Artificial intelligence (AI)—once a far-fetched capability only dreamed up in films—is becoming mainstream, including within the real estate industry. More brokerages are becoming reliant on proprietary algorithms that use datasets to streamline various processes and make them more efficient. Lately, these algorithms are becoming popular among industry disruptors—companies that are straying from the traditional model, using tech such as AI and big data to provide an all-in-one real estate experience. But at what cost?
With new technology comes risk. For example, a recently introduced full-service real estate service, REX Real Estate, uses an unconventional, AI-based business model with over 100,000 data points to identify which buyers should be marketed to. While efficient, this opens the door to potential discrimination lawsuits. Unless the algorithms can clearly break down why it chose certain buyers for its marketing strategy, controversial datasets that focus on or omit prospects based on familial status, race and gender can become entangled within the buying and selling process.
With the OJO Labs, Inc., and loanDepot partnership, AI can lead to problematic and assumed discriminatory lending practices. These companies may find themselves under the scrutiny of government officials if there is a trend in who is being chosen for home loans based on the proprietary algorithm.
The technology is becoming controversial, facing ethical queries for its lack of code of conduct and regulation. According to the Wall Street Journal, New York City proposed a law in August that would require businesses to publish the source code for these algorithms. After pushback from tech firms looking to protect their proprietary algorithms, a bill without source-code requirements passed in December.
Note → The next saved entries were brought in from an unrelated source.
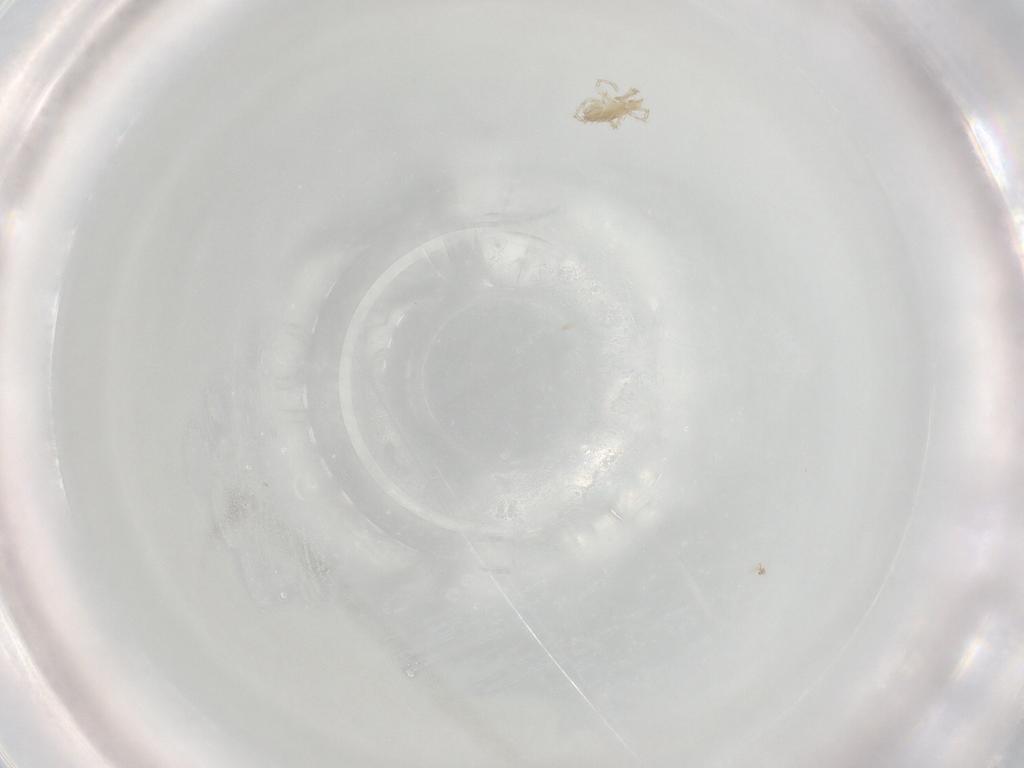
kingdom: Animalia
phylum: Arthropoda
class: Arachnida
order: Trombidiformes
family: Erythraeidae
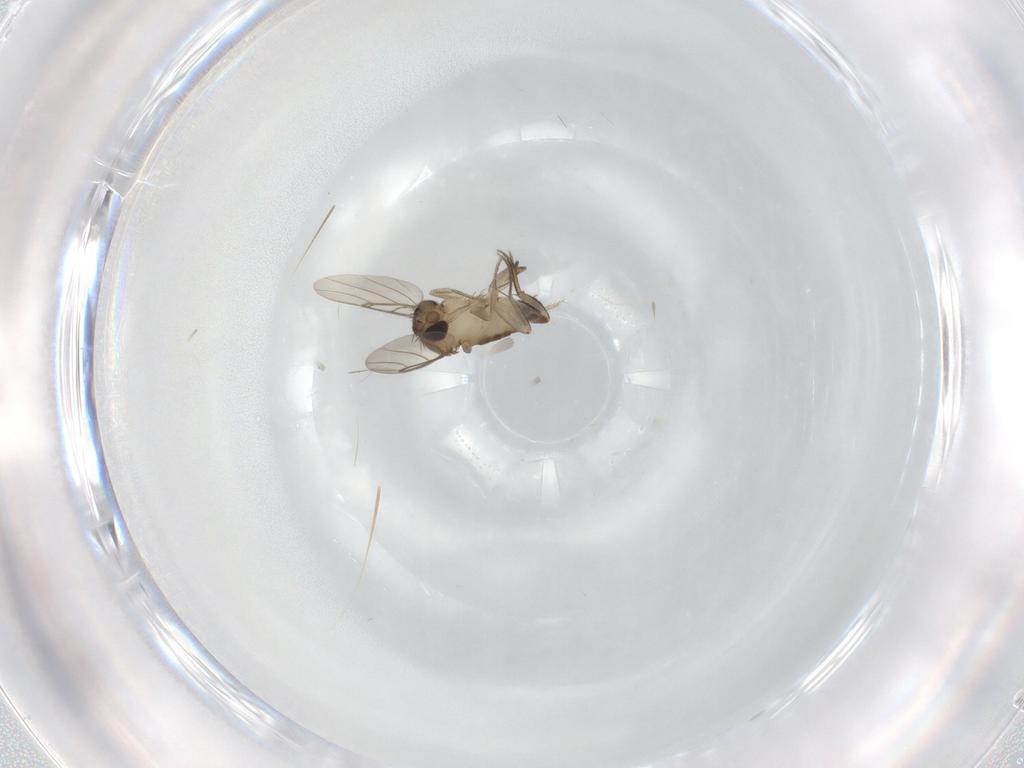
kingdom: Animalia
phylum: Arthropoda
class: Insecta
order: Diptera
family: Phoridae
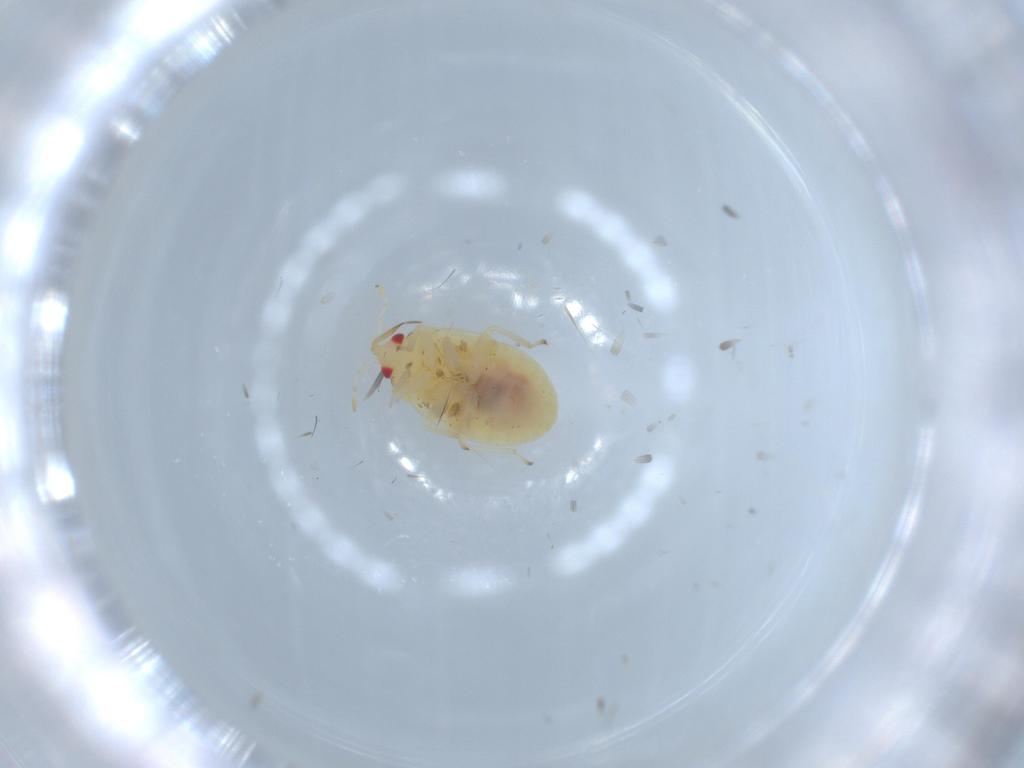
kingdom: Animalia
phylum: Arthropoda
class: Insecta
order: Hemiptera
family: Anthocoridae
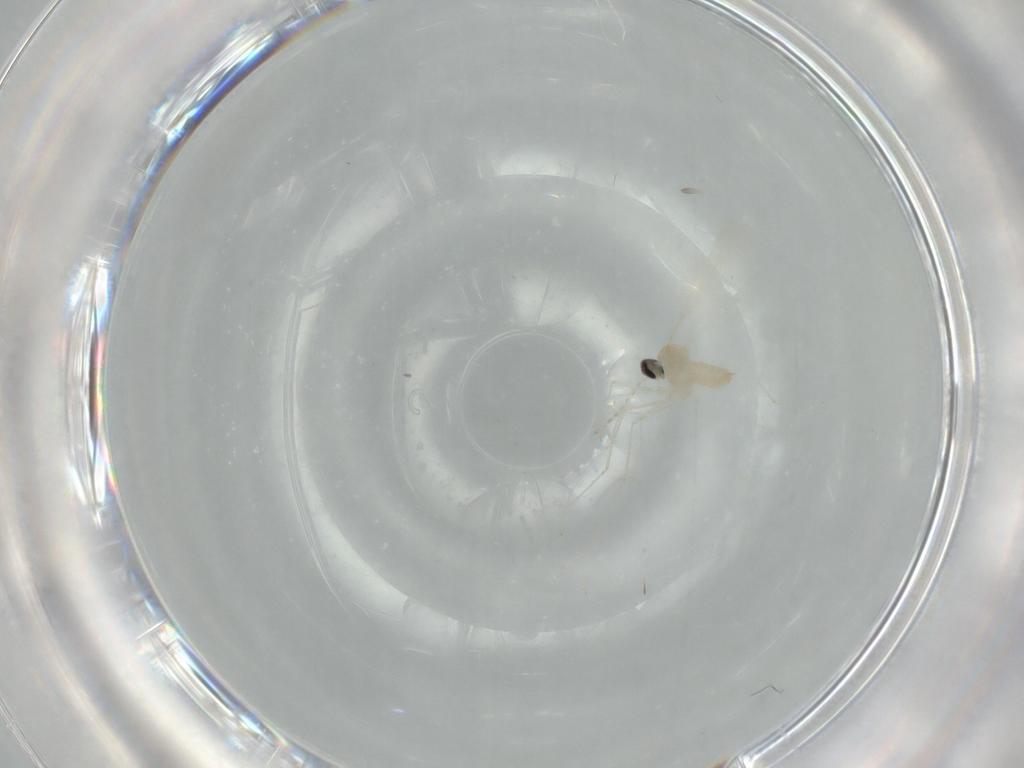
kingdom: Animalia
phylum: Arthropoda
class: Insecta
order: Diptera
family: Cecidomyiidae
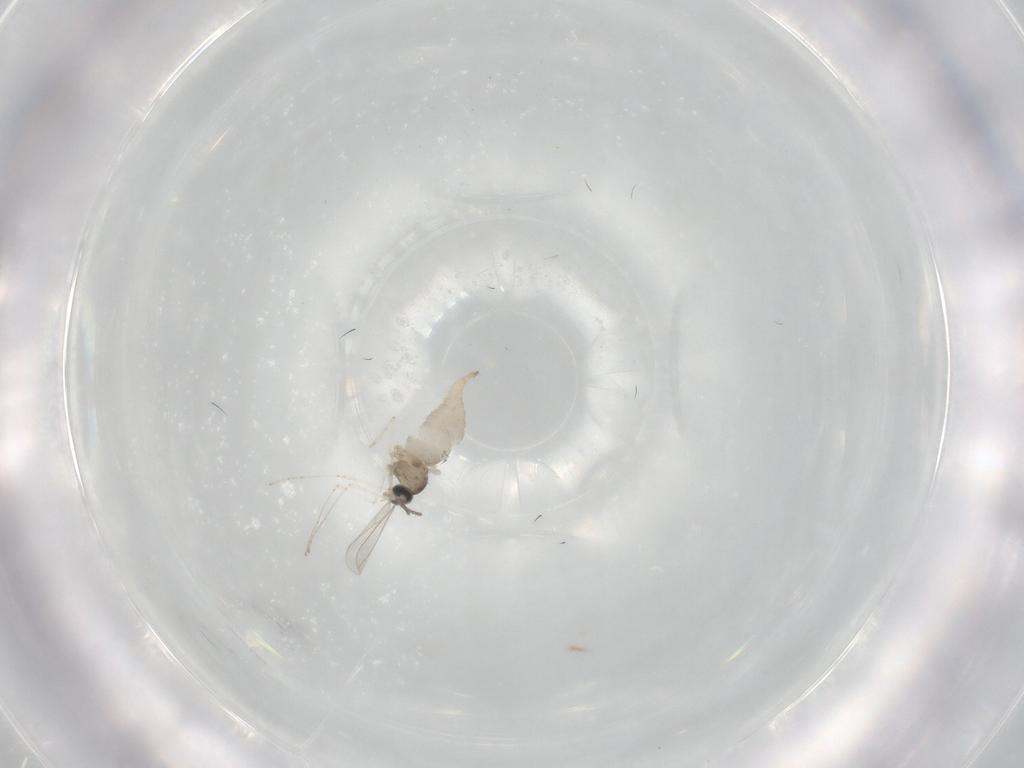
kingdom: Animalia
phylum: Arthropoda
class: Insecta
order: Diptera
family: Cecidomyiidae
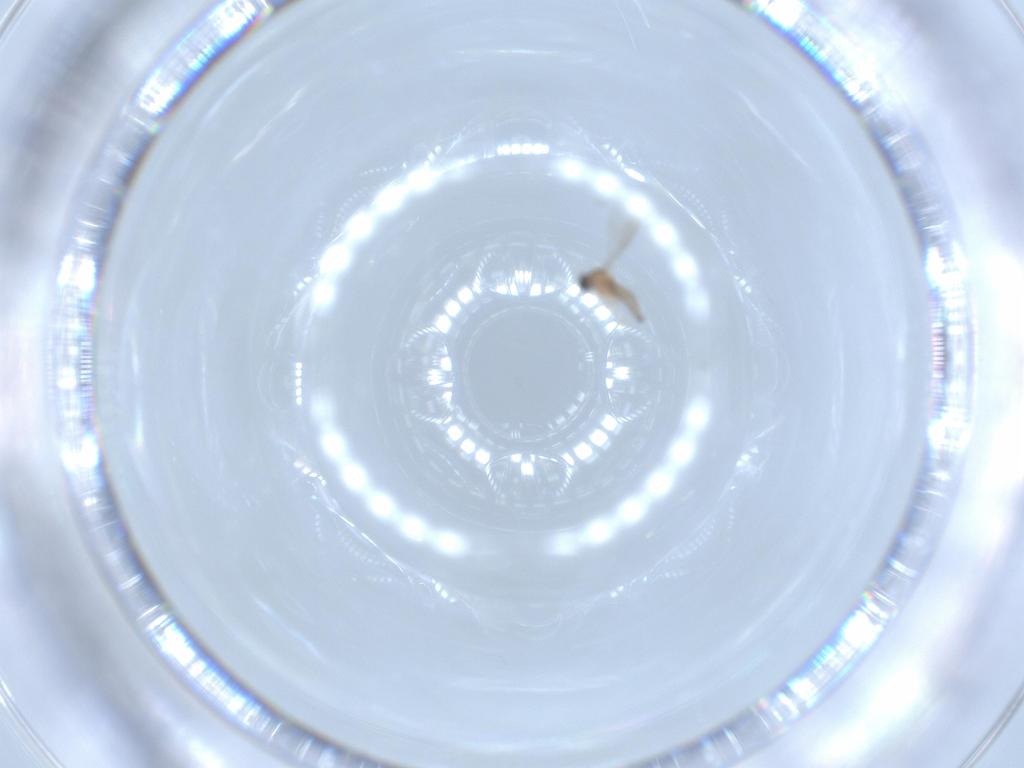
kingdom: Animalia
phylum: Arthropoda
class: Insecta
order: Diptera
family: Cecidomyiidae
The mass regulation of AI would be difficult, as each industry uses the technology differently; therefore, proposed guidelines typically include vague provisions, such as privacy protections and general requirements for explaining how an algorithm makes choices—a difficult endeavor, as they tend to run on complex networks, according to the Wall Street Journal.
While the U.S. Office of Science and Technology Policy released white papers on the ethical implications on AI under the previous administration, today’s officials are currently cutting back on government-imposed regulation, providing more freedom to businesses in how they use technology. Many industry professionals are welcoming AI as a way to stand apart from competing brokerages and to increase business profits and efficiency using big data; however, they may be unaware of the inherent risks these algorithms introduce.